Séance du 13 octobre 1999
M. le président. « Art. 2. _ Le droit de toute personne à l'information est précisé et garanti par le présent chapitre en ce qui concerne la liberté d'accès aux règles de droit applicables aux citoyens.
« Les autorités administratives sont tenues d'organiser un accès simple aux règles de droit qu'elles édictent. La mise à disposition et la diffusion des textes juridiques constituent une mission de service public au bon accomplissement de laquelle il appartient aux autorités administratives de veiller.
« Les modalités d'application du présent article sont déterminées, en tant que de besoin, par décret en Conseil d'Etat. »
Par amendement n° 1, M. Amoudry, au nom de la commission, propose de supprimer cet article.
La parole est à M. le rapporteur.
M. Jean-Paul Amoudry, rapporteur. Cet amendement tend à revenir à la position adoptée par le Sénat en première lecture.
L'article 2 confie aux autorités administratives le soin d'organiser un « accès simple » aux règles de droit qu'elles édictent. Comme je l'ai déjà indiqué, cet article n'est pas normatif.
En outre, l'Assemblée nationale a repris les termes de l'article 1er de la loi du 17 juillet 1978, selon lequel « le droit de toute personne à l'information est précisé et garanti par le présent titre en ce qui concerne la liberté d'accès aux documents administratifs de caractère non nominatif ». Or ces dispositions n'ajoutent rien au droit en vigueur.
Enfin, il ne paraît pas souhaitable que la loi reprenne les solutions proposées par la jurisprudence administrative lorsque celles-ci n'ont pas de valeur législative. En l'occurrence, le pouvoir réglementaire a déjà établi que la mise à disposition et la diffusion des textes juridiques constituent une mission de service public ; c'est le décret du 31 mai 1996 relatif au service public des bases de données juridiques.
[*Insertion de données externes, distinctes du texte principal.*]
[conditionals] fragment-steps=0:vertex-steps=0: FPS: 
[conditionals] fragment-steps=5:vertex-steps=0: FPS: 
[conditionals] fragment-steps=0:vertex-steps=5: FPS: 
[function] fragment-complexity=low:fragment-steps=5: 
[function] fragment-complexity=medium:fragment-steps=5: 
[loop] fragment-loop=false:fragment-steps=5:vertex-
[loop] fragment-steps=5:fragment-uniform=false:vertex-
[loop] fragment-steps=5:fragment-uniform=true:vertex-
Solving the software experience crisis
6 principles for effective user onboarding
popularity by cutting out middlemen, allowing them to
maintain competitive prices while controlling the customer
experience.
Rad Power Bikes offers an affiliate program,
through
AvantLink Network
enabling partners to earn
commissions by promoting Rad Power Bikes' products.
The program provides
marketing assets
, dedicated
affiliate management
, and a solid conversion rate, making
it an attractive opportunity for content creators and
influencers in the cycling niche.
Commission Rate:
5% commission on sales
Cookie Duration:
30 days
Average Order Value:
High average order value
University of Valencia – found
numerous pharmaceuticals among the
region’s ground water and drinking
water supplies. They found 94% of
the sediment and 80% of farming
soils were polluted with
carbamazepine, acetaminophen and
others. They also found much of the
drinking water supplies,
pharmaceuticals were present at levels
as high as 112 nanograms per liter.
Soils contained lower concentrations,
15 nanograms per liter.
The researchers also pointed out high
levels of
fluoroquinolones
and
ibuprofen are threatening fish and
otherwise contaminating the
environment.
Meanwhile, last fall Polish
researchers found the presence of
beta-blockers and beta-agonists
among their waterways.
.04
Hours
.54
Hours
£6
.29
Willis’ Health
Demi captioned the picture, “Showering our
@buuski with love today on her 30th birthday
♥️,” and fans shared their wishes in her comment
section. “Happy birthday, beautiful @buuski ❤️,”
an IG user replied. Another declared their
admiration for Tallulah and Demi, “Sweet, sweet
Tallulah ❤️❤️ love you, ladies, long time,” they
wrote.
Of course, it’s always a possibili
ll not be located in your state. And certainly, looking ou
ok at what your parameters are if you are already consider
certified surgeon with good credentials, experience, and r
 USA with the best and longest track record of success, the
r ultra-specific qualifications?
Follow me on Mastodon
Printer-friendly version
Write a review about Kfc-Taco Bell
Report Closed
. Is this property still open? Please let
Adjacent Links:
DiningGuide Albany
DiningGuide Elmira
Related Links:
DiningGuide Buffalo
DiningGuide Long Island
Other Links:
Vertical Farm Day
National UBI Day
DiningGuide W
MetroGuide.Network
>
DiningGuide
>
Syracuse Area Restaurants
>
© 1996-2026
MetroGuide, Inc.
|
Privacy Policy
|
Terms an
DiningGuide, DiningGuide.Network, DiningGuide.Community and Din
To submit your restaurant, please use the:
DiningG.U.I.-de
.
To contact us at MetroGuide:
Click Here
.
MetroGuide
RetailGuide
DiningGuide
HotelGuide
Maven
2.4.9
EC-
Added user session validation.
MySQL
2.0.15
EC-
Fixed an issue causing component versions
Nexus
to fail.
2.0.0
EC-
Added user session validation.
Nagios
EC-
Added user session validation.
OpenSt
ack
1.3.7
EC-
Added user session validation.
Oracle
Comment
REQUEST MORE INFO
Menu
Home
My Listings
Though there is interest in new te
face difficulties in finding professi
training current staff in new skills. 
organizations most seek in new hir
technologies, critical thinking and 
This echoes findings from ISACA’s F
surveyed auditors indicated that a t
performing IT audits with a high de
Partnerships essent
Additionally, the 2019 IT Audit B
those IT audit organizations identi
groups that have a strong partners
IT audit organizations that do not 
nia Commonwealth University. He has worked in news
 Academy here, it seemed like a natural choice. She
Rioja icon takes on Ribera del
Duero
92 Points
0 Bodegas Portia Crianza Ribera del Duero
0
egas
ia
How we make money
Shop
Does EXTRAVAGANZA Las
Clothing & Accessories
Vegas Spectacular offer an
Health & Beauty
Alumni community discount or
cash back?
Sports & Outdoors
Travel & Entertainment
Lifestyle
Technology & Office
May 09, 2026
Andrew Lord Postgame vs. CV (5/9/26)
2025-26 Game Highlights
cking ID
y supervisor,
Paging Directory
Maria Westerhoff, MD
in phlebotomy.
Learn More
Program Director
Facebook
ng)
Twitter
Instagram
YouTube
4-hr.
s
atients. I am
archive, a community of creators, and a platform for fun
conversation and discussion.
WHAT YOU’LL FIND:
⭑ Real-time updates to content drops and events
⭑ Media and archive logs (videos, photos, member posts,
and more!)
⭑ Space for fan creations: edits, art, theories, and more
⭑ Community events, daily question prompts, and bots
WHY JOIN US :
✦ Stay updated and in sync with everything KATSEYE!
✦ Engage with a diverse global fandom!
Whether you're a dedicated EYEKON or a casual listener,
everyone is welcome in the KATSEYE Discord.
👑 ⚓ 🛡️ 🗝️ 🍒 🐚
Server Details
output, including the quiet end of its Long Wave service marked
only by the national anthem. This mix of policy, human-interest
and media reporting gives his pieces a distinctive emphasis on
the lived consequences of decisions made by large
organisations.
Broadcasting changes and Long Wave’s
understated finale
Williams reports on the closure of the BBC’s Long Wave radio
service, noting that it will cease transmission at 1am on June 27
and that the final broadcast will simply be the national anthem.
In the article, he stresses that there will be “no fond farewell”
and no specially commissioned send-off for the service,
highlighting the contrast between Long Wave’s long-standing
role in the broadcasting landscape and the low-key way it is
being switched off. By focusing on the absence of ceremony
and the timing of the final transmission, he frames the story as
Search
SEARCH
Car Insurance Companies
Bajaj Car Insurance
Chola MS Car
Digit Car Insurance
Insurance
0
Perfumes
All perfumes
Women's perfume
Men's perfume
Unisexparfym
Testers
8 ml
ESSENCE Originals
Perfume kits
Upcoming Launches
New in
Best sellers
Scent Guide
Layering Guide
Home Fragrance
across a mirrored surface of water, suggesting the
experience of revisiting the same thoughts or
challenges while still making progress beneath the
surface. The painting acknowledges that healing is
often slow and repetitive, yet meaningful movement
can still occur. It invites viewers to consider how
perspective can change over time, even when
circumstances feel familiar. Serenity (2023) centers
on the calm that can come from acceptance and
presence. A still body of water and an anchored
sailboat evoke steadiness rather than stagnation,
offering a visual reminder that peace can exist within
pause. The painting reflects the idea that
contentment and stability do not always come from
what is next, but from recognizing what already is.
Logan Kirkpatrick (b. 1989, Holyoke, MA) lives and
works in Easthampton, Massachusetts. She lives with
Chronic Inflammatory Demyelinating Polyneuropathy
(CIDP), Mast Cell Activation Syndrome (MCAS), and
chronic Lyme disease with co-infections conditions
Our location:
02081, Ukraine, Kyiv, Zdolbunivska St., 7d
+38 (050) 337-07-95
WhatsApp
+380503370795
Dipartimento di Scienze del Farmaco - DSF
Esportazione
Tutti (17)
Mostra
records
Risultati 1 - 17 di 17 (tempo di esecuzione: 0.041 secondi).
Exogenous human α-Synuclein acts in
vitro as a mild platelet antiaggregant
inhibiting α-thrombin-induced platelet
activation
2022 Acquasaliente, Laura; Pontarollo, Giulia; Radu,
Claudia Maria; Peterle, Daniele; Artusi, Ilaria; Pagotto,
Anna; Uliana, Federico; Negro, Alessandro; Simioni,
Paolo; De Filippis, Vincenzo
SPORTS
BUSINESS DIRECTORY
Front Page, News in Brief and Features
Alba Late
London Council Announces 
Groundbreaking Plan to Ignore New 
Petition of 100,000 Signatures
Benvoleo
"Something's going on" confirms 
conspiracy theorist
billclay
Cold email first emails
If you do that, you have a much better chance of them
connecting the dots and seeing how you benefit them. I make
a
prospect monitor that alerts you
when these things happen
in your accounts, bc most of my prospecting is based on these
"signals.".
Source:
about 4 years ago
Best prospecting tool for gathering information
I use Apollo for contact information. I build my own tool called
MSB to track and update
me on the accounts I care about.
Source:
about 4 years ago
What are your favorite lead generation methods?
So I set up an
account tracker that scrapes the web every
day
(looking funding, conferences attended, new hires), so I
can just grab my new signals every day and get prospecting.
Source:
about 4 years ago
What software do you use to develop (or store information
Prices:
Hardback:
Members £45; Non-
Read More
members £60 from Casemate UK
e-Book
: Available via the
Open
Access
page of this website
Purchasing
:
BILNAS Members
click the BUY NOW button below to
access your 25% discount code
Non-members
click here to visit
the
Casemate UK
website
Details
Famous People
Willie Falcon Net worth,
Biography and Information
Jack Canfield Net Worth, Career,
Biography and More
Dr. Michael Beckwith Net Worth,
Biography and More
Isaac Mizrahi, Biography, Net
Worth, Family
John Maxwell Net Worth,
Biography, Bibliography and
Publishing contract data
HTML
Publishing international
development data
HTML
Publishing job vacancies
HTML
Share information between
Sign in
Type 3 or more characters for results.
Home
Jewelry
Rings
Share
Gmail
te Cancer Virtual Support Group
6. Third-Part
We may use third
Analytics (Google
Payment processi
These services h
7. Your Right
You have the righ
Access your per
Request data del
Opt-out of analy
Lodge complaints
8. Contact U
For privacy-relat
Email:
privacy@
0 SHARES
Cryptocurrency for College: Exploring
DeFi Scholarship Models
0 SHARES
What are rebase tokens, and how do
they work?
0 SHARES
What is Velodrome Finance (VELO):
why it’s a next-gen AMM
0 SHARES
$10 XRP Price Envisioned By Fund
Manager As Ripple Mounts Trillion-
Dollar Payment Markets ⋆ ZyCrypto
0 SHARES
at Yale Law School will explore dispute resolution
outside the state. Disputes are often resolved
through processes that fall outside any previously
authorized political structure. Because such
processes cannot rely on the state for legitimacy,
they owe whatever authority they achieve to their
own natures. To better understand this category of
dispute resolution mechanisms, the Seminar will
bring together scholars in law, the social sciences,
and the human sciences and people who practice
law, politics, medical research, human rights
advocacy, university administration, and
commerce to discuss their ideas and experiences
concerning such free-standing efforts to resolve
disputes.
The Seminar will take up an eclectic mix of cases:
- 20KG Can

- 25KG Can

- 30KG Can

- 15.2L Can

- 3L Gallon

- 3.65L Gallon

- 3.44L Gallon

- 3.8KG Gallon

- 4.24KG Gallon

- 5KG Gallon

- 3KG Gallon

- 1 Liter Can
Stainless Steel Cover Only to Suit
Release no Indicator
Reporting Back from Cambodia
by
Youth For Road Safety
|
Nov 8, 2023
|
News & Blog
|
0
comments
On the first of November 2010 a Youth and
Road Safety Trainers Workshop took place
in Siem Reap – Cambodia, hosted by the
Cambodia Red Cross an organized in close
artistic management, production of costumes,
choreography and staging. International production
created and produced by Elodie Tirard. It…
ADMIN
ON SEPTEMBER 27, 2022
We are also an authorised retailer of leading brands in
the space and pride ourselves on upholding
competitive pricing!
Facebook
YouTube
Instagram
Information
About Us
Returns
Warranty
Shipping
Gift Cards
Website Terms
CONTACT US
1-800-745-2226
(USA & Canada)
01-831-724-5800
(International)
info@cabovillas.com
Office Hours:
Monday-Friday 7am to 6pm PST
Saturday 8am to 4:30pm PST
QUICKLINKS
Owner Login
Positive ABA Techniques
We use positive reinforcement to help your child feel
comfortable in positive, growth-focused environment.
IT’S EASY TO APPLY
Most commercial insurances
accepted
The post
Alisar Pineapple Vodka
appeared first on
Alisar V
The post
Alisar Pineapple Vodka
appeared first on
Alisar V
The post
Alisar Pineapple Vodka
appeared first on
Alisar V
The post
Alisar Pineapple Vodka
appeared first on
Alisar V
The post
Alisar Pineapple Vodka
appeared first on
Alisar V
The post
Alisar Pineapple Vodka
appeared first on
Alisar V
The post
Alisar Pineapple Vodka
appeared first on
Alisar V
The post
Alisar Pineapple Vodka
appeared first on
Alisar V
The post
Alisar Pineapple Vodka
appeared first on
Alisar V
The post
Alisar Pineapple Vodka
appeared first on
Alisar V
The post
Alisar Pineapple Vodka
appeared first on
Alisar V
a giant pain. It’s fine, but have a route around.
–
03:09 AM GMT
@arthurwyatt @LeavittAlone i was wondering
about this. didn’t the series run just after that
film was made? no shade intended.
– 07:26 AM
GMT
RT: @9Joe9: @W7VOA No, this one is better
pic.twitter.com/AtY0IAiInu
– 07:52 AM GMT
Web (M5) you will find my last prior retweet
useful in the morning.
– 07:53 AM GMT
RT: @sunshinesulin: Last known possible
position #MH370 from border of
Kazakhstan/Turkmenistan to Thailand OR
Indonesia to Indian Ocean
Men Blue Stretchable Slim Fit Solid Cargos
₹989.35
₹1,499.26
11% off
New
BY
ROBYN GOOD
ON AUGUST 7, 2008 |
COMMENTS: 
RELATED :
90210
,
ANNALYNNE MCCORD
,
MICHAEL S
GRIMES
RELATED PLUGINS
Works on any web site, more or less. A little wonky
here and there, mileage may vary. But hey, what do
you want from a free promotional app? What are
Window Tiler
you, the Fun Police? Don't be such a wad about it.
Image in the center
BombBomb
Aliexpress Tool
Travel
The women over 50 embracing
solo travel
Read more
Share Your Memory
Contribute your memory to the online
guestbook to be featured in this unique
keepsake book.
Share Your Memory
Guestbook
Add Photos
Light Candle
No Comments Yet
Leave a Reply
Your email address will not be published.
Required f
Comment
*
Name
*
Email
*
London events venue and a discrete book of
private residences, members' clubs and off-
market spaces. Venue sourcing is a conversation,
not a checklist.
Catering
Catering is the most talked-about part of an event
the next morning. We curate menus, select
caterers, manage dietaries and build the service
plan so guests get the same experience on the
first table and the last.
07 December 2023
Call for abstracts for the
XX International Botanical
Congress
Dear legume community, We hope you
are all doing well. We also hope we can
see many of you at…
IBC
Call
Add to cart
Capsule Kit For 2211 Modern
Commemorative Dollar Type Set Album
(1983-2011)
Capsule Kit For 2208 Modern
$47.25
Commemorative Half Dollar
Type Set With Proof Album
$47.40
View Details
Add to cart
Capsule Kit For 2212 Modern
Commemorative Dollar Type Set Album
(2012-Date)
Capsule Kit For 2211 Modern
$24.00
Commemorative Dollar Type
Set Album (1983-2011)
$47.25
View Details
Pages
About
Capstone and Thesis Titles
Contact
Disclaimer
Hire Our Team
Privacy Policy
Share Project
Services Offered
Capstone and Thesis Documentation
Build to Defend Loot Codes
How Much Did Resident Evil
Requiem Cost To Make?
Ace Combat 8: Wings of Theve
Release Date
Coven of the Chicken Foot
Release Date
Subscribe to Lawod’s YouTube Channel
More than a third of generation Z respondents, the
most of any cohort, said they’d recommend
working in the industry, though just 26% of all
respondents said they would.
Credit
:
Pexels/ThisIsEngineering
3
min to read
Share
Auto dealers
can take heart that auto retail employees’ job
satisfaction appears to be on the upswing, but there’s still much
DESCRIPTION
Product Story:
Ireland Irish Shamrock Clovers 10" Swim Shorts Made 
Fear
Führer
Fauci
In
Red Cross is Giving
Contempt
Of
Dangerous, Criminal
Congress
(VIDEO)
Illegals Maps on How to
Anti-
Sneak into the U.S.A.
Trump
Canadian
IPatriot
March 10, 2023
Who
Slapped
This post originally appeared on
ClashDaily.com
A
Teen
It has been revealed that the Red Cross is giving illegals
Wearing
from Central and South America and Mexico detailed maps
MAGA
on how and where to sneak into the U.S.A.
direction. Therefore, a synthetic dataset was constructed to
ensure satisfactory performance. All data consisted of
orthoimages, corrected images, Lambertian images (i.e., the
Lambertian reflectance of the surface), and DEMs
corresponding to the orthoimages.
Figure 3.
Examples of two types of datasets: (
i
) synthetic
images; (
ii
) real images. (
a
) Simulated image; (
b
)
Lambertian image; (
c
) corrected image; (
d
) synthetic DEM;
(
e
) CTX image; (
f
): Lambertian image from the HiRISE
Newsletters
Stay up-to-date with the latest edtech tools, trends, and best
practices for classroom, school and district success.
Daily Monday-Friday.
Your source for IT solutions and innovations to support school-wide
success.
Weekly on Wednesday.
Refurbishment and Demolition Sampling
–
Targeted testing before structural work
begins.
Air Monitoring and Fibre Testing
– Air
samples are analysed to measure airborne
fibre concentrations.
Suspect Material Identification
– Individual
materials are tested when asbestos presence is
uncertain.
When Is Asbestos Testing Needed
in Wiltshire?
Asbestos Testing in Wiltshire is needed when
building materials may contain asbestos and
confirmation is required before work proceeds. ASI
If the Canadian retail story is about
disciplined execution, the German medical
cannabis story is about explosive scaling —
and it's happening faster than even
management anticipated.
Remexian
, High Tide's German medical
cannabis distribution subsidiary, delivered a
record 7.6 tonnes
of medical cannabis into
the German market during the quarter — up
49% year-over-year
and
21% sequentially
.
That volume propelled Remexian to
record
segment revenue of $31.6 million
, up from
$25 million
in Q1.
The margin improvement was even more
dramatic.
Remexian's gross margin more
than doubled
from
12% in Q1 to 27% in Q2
Telles sont, mes chers collègues, les raisons pour lesquelles il vous est proposé de confirmer la position adoptée par le Sénat en première lecture.
M. le président. Quel est l'avis du Gouvernement ?
M. Emile Zuccarelli, ministre de la fonction publique, de la réforme de l'Etat et de la décentralisation. Le Gouvernement est défavorable à l'amendement n° 1. Je dois même avouer que je ne comprends pas très bien la position de la commission des lois sur l'article 2.
Lors de la première lecture, je le rappelle, le Gouvernement s'est vu reprocher de proposer une disposition par trop déclarative. Le message a été entendu et l'Assemblée nationale s'est attachée à apporter de la substance à cet article, en articulant le droit à l'information avec le droit à la communication des documents administratifs établi par la CADA, la commission d'accès aux documents administratifs, en date du 17 juillet 1978, et en reconnaissant le caractère de service public attaché à la diffusion des textes juridiques. Voilà qui est important, et M. Mahéas l'a rappelé il y a un instant.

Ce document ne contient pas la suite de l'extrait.